Musical (Summary Proceedings) Copyright Act 1902
- Parliament of the United Kingdom
- Long title: An Act to amend the Law relating to Musical Copyright.
- Citation: 2 Edw. 7. c. 15
- Territorial extent: United Kingdom

Dates
- Royal assent: 22 July 1902
- Commencement: 1 October 1902
- Repealed: 1 June 1957

Other legislation
- Repealed by: Copyright Act 1956

Status: Repealed

Text of statute as originally enacted

= Musical (Summary Proceedings) Copyright Act 1902 =

Act of the Parliament of the United Kingdom

The Musical (Summary Proceedings) Copyright Act 1902 (2 Edw. 7. c. 15) was an act of the Parliament of the United Kingdom, given royal assent on 22 July 1902, in force from 1 October 1902, and repealed in 1956.

It provided that the owner of the copyright in a musical work could apply to a court of summary jurisdiction with evidence that unlicensed copies of the work were being "hawked, carried about, sold or offered for sale", and that the court could order a constable to seize these copies without warrant and bring them before the court.
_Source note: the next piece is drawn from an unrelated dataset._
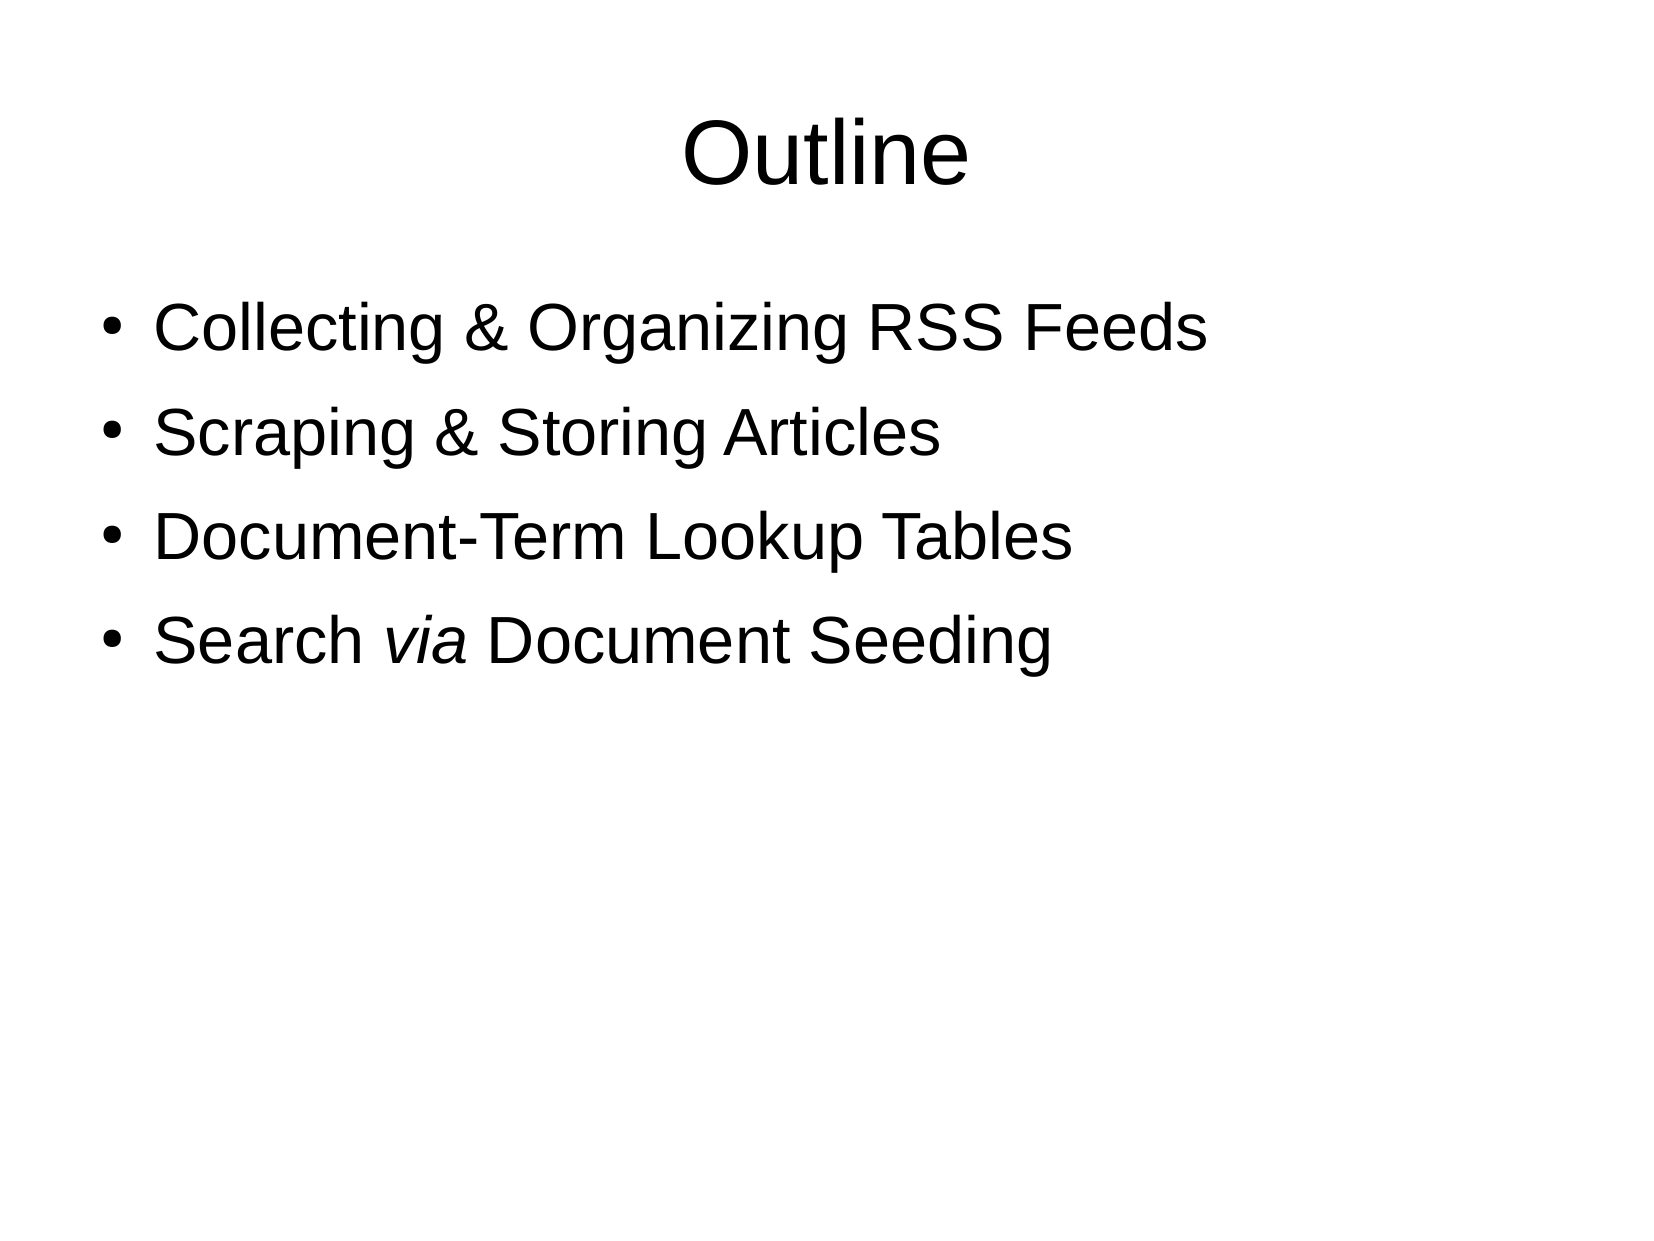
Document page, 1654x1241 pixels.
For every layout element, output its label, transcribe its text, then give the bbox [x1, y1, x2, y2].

If it was proven the copies were unauthorized, the court could order them to be destroyed, or delivered to the copyright owner.

It also empowered any constable, on the written request (and risk) of the copyright owner or his or her designated agent, to seize without warrant any infringing copy being hawked for sale and bring them before a court; on the proof that they were copyright infringements, they could then be disposed of by the court as above.

In the context of this act, "musical work" meant a melody or harmony "printed, reduced to writing, or otherwise graphically produced or reproduced". Recorded music was not envisaged in the scope of the legislation.